↓

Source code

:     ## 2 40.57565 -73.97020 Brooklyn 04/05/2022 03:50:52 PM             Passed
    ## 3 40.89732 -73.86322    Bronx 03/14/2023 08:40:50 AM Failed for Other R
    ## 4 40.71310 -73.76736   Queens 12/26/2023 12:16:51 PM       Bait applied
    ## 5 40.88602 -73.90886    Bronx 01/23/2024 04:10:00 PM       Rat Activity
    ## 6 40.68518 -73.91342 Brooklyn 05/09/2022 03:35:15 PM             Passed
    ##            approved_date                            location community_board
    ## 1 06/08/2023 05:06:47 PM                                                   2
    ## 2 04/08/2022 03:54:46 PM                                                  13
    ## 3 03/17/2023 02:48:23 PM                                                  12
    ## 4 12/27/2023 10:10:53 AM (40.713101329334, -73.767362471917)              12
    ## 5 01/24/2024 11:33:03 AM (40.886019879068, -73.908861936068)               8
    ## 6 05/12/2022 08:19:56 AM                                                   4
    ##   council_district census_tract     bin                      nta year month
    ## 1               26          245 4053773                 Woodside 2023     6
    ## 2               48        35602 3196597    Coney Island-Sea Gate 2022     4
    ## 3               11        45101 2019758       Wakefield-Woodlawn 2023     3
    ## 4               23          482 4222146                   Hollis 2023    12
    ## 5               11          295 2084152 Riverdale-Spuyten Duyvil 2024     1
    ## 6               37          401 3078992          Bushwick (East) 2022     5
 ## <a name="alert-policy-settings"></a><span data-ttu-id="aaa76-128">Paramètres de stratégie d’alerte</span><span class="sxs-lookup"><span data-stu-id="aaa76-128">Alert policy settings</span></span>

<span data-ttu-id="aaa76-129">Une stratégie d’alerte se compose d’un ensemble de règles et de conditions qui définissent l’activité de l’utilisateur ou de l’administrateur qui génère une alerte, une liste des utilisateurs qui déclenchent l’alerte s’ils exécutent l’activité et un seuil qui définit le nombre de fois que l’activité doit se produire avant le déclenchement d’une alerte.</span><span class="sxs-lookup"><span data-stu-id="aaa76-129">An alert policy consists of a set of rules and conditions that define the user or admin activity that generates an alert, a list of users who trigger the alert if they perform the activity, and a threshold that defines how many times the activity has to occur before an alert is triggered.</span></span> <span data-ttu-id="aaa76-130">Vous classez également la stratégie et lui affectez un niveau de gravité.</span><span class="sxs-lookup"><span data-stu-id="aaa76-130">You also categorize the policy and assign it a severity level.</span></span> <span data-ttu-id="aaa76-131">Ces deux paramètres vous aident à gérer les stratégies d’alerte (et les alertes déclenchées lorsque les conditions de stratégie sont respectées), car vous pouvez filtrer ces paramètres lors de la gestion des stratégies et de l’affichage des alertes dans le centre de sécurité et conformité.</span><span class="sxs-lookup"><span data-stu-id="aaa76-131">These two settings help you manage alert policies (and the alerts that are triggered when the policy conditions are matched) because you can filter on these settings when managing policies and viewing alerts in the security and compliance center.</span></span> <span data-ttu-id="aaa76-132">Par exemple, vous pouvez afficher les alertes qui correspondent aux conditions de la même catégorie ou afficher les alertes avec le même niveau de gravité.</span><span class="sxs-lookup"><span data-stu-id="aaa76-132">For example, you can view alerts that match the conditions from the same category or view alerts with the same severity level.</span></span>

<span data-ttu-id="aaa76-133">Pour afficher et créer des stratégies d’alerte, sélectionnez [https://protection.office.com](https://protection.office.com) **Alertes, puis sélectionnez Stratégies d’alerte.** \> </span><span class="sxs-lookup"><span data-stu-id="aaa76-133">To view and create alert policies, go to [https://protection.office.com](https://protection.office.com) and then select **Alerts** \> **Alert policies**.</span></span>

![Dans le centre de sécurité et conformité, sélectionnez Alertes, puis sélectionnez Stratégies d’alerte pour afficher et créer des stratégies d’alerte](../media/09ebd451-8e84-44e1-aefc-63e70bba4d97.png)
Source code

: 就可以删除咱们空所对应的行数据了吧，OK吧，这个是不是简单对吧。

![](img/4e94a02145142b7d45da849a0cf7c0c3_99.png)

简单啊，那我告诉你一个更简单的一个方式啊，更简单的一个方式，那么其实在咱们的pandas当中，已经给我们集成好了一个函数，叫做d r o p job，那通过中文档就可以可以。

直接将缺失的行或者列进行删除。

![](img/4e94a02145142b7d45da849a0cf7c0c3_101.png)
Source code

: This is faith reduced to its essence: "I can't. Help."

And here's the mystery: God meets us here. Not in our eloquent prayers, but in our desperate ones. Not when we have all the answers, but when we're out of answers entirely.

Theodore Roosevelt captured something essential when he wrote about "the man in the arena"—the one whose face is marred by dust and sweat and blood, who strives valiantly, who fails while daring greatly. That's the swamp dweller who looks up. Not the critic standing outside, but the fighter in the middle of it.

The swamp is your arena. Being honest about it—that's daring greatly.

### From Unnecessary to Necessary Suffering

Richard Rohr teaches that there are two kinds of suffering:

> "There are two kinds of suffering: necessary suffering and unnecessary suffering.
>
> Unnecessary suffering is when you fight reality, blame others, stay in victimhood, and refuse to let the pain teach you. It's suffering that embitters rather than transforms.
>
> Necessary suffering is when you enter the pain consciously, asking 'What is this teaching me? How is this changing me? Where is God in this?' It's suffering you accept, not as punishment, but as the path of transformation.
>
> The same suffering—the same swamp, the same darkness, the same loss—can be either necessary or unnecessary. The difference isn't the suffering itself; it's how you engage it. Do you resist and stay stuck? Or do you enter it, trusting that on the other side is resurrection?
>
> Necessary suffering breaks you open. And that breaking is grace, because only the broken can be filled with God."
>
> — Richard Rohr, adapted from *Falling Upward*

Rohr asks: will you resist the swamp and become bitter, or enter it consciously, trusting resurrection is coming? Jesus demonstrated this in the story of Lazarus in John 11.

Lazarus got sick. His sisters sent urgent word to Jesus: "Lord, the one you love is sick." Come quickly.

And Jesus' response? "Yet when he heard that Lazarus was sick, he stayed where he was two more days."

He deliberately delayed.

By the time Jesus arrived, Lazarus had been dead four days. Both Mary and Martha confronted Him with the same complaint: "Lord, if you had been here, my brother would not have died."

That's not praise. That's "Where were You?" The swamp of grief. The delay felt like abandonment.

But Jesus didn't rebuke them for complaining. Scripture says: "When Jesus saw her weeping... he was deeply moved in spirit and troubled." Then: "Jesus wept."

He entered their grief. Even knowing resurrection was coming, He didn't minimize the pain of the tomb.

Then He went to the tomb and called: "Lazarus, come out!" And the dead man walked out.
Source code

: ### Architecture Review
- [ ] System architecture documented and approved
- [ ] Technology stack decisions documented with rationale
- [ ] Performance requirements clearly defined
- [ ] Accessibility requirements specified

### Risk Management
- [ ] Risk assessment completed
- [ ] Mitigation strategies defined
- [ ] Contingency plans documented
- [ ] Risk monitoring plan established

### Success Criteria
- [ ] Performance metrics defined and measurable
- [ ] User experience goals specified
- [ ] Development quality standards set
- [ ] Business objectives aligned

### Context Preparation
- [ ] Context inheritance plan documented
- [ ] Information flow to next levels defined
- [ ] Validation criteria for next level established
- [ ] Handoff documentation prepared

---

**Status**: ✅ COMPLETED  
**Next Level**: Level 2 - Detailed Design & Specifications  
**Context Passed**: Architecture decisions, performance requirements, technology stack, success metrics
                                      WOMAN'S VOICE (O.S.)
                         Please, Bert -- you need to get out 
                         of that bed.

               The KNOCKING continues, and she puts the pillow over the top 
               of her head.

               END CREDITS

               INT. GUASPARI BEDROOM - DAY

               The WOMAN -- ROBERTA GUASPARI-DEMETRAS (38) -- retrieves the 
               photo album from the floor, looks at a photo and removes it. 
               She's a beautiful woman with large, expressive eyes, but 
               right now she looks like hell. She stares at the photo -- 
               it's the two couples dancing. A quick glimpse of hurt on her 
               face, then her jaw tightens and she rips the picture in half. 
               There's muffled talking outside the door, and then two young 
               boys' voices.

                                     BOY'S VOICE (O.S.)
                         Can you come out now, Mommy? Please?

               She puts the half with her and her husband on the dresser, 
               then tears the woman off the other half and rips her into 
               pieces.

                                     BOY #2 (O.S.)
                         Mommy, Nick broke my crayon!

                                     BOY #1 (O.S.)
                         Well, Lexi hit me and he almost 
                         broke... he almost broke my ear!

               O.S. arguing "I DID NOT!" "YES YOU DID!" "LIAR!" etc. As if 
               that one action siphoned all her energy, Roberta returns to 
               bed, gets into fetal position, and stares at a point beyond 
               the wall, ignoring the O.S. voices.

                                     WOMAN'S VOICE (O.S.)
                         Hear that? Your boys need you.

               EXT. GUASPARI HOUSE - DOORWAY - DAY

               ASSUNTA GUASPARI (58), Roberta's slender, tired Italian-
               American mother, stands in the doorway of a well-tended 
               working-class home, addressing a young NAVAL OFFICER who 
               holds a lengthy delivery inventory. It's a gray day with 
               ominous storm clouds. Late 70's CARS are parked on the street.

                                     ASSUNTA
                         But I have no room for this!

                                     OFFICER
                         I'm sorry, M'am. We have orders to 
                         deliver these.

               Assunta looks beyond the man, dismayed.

↑

Can you return, word for word, every line from the start of the entries through the line containing "de stratégie d’alerte</span><span", with both of those lines included?

Source code

:     ## 2 40.57565 -73.97020 Brooklyn 04/05/2022 03:50:52 PM             Passed
    ## 3 40.89732 -73.86322    Bronx 03/14/2023 08:40:50 AM Failed for Other R
    ## 4 40.71310 -73.76736   Queens 12/26/2023 12:16:51 PM       Bait applied
    ## 5 40.88602 -73.90886    Bronx 01/23/2024 04:10:00 PM       Rat Activity
    ## 6 40.68518 -73.91342 Brooklyn 05/09/2022 03:35:15 PM             Passed
    ##            approved_date                            location community_board
    ## 1 06/08/2023 05:06:47 PM                                                   2
    ## 2 04/08/2022 03:54:46 PM                                                  13
    ## 3 03/17/2023 02:48:23 PM                                                  12
    ## 4 12/27/2023 10:10:53 AM (40.713101329334, -73.767362471917)              12
    ## 5 01/24/2024 11:33:03 AM (40.886019879068, -73.908861936068)               8
    ## 6 05/12/2022 08:19:56 AM                                                   4
    ##   council_district census_tract     bin                      nta year month
    ## 1               26          245 4053773                 Woodside 2023     6
    ## 2               48        35602 3196597    Coney Island-Sea Gate 2022     4
    ## 3               11        45101 2019758       Wakefield-Woodlawn 2023     3
    ## 4               23          482 4222146                   Hollis 2023    12
    ## 5               11          295 2084152 Riverdale-Spuyten Duyvil 2024     1
    ## 6               37          401 3078992          Bushwick (East) 2022     5
 ## <a name="alert-policy-settings"></a><span data-ttu-id="aaa76-128">Paramètres de stratégie d’alerte</span><span class="sxs-lookup"><span data-stu-id="aaa76-128">Alert policy settings</span></span>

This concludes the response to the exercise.